Eugene Owen Smith (May 9, 1929 in Manhattan - July 25, 2012) was an American biographer.

Smith was a son of Julius and Sara Smith. He graduated from the University of Wisconsin with a degree in history. Due to his father's wishes he attended law school but dropped out from it six months later. In 1950s he joined the Army and was sent to Germany. He came back to New York City and started working as a clerk at Newsweek and by 1956 got a job with The Newark Star-Ledger.
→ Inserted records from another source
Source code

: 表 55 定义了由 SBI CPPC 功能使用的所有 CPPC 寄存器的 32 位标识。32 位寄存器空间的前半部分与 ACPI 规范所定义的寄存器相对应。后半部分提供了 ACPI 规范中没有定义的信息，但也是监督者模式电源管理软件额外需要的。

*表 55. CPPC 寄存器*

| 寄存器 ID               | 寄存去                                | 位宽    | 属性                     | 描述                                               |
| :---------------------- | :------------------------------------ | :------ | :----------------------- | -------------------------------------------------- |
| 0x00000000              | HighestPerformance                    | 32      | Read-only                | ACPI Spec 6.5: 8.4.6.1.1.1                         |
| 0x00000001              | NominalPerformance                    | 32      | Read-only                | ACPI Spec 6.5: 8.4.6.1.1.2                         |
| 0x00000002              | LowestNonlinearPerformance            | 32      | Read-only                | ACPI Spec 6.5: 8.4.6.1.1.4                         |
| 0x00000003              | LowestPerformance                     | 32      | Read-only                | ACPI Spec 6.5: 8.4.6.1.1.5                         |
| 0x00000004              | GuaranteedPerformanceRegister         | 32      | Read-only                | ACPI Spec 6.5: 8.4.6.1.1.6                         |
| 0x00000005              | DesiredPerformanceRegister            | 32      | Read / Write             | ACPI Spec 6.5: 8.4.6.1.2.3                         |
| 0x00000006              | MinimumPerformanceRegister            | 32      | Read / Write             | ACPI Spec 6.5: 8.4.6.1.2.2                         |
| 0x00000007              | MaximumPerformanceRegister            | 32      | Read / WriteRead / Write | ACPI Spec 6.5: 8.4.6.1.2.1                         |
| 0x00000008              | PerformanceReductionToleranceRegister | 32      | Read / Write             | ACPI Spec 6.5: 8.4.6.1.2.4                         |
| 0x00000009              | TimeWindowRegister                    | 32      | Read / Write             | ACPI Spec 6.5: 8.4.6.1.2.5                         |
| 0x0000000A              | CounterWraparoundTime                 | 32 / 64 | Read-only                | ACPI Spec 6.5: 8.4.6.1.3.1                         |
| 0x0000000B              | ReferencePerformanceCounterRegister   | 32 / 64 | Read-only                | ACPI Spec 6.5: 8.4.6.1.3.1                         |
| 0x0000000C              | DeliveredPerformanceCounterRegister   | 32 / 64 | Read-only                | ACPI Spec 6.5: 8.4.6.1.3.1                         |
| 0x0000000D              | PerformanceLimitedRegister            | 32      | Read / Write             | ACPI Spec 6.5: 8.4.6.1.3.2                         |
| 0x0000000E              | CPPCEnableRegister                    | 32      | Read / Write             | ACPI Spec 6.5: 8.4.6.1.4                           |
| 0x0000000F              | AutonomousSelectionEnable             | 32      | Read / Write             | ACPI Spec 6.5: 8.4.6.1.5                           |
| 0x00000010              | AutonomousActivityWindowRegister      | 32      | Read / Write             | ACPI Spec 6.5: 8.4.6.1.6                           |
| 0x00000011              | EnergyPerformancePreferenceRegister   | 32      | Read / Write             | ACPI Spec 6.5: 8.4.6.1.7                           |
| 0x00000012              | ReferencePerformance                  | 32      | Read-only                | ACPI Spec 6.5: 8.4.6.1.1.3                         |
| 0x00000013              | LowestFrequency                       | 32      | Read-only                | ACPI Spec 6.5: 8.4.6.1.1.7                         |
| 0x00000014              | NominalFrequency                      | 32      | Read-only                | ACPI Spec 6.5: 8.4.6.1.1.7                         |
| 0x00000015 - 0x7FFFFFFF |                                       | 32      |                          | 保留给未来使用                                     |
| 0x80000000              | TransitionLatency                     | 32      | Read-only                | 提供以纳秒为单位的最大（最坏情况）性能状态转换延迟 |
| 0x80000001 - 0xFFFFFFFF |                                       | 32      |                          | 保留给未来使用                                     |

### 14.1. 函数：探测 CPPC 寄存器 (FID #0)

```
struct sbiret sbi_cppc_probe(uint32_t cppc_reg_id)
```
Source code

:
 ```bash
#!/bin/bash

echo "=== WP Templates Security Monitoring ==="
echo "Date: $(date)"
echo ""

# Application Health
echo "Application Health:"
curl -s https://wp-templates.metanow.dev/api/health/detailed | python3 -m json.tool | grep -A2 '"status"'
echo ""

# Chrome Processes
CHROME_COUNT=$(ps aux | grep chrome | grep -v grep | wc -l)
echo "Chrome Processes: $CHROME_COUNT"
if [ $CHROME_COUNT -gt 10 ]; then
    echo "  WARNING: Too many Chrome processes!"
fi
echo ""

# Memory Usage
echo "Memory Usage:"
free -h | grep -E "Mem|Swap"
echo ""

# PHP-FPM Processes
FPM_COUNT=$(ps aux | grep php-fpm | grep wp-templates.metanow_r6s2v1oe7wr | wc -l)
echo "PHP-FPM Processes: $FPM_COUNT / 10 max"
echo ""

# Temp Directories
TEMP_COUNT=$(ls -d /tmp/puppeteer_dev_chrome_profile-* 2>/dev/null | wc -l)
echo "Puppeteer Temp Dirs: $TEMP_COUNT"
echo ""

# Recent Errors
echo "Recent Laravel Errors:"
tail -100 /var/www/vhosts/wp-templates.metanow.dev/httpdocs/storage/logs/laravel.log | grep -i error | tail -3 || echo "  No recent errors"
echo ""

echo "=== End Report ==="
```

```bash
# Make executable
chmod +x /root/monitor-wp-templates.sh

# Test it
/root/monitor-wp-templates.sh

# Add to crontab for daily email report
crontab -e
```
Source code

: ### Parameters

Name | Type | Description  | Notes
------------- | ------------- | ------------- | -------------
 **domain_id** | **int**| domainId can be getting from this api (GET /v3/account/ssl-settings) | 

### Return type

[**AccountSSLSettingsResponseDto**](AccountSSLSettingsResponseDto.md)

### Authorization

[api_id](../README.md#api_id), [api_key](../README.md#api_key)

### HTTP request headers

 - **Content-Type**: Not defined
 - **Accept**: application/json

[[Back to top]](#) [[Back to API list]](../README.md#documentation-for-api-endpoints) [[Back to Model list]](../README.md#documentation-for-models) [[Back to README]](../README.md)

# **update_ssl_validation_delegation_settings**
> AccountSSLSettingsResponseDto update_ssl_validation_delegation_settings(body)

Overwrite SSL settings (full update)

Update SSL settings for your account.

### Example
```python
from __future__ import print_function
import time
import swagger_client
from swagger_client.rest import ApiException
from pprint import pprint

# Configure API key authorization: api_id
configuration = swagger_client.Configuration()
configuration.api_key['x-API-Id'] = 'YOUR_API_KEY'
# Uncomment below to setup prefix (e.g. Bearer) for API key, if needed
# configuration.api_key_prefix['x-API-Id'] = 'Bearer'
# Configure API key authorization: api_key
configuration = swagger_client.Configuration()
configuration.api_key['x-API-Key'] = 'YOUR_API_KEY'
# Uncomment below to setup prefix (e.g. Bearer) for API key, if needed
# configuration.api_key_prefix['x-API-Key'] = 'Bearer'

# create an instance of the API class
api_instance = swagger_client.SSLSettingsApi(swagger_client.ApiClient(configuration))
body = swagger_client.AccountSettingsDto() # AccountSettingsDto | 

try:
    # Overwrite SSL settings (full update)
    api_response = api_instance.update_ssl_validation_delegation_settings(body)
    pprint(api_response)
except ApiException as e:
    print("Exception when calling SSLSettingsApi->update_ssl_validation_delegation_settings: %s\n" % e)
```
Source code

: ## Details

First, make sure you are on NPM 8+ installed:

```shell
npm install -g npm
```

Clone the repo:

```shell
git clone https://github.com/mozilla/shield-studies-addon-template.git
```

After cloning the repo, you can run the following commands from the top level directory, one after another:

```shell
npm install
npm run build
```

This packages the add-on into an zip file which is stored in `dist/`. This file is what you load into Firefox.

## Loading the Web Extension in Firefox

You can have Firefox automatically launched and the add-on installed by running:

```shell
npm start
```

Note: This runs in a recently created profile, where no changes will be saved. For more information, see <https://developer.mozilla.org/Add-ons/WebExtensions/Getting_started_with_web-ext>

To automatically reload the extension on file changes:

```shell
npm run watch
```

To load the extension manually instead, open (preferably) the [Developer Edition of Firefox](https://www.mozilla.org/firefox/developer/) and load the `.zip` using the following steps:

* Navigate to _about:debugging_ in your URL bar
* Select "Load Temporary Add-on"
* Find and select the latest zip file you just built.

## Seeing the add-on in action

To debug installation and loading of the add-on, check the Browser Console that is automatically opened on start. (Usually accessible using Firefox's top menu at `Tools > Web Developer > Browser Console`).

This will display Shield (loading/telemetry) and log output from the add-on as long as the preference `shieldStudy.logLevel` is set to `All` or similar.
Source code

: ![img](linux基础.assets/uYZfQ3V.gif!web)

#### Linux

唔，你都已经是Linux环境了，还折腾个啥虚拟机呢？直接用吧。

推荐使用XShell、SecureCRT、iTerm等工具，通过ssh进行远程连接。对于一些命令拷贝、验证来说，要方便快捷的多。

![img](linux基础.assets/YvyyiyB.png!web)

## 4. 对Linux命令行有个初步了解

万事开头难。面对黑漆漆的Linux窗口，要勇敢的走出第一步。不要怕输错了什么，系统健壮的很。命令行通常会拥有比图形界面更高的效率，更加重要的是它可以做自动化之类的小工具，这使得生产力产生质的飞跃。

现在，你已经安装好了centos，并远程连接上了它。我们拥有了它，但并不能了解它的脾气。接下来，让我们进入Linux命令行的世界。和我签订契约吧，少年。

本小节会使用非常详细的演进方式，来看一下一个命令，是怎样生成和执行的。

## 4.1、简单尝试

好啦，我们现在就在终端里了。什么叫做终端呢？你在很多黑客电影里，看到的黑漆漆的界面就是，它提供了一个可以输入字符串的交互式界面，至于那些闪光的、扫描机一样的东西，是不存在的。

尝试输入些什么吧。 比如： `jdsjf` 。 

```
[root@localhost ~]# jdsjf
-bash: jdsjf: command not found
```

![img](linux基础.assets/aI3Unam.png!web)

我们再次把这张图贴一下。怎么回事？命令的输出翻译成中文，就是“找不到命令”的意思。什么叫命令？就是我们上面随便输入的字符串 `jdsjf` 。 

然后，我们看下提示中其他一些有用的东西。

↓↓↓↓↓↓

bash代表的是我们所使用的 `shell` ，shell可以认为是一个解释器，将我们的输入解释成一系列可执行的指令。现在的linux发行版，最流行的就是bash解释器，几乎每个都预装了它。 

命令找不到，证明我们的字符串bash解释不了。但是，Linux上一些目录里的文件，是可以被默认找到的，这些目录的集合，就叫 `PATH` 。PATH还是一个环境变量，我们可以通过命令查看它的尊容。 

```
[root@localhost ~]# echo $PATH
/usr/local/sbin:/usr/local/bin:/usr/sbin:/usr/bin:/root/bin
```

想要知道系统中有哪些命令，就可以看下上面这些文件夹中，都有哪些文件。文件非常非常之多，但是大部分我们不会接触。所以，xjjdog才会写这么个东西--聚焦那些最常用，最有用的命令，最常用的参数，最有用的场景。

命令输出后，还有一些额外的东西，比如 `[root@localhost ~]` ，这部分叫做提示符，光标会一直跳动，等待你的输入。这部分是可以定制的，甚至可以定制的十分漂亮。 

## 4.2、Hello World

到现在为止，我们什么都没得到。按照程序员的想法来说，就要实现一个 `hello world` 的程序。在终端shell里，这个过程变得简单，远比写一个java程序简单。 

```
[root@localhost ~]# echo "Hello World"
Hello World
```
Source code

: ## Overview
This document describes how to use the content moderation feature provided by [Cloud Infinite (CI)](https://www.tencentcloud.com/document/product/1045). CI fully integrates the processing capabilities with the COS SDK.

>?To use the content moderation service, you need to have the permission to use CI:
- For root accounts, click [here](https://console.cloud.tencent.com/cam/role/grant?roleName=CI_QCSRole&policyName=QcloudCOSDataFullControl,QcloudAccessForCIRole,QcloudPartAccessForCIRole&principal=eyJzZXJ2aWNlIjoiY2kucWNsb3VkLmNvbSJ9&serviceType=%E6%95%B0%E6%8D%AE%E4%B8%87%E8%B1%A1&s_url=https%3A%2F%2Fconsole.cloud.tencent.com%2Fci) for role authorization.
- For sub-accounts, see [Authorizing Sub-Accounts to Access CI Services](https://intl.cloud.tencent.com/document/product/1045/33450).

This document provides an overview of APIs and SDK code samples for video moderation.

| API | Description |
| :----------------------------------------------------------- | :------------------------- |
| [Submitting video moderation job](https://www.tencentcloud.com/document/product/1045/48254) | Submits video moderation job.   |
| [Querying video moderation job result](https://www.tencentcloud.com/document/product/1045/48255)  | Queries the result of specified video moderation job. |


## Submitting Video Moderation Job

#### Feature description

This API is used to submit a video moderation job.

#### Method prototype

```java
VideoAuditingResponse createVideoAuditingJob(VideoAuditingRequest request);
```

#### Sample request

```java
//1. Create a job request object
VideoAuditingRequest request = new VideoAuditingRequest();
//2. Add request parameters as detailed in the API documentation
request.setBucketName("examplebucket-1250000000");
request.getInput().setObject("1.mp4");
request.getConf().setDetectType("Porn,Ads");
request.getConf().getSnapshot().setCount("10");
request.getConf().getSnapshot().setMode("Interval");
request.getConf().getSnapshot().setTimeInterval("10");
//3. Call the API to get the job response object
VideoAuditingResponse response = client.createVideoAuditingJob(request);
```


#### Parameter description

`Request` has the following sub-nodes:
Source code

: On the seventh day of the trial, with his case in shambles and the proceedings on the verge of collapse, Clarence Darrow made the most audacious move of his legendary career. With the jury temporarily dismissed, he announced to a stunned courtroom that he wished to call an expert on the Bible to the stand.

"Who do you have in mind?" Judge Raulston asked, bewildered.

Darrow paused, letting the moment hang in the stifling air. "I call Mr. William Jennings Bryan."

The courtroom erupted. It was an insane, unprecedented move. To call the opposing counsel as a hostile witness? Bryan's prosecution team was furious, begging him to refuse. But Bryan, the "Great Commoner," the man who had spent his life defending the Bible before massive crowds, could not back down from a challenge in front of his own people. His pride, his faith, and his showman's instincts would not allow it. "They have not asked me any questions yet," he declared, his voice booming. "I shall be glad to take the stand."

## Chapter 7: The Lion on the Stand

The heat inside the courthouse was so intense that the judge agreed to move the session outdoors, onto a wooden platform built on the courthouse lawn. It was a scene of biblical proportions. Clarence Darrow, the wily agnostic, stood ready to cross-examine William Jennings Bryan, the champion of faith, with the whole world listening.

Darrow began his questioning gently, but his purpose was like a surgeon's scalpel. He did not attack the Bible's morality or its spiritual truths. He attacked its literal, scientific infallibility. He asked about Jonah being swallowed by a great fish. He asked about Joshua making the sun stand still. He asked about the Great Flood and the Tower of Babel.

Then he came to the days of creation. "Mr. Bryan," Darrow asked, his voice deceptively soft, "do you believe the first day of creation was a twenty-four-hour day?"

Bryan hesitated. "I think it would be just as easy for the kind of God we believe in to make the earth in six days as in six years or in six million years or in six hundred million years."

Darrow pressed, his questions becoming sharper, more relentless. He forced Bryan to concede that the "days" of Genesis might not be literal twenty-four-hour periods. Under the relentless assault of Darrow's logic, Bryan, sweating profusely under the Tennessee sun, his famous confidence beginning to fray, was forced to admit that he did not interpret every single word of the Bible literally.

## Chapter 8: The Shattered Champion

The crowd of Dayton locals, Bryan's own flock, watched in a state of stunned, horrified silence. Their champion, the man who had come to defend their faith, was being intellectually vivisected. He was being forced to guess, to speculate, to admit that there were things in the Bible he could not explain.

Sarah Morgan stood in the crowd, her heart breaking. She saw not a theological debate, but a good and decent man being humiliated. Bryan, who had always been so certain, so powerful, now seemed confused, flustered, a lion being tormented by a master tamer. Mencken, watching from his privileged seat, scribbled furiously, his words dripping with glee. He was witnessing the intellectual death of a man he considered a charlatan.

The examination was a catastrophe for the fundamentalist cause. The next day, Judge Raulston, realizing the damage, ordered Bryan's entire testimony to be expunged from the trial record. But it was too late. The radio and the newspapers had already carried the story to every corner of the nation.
From 1956 to 1960 he worked at The New York Post but quit it due to persuasion to write a book about a Wall Street millionaire and his murder in 1955, called The Life and Death of Serge Rubinstein which came out two years later. In 1964 he published a book about Woodrow Wilson called When the Cheering Stopped: The Last Years of Woodrow Wilson. Six years later he published a Herbert Hoover biography, The Shattered Dream: Herbert Hoover and the Great Depression. Seven years later he wrote a book about Andrew Johnson called High Crimes and Misdemeanors: The Impeachment and Trial of Andrew Johnson which was followed by Lee and Grant: A Dual Biography in 1984 and the 1998 biography of John J. Pershing called Until the Last Trumpet Sounds: The Life of General of the Armies John J. Pershing. In 2009 he published his last book called Mounted Warriors: From Alexander the Great and Cromwell to Stuart, Sheridan and Custer. Smith died of bone cancer at the age of 83.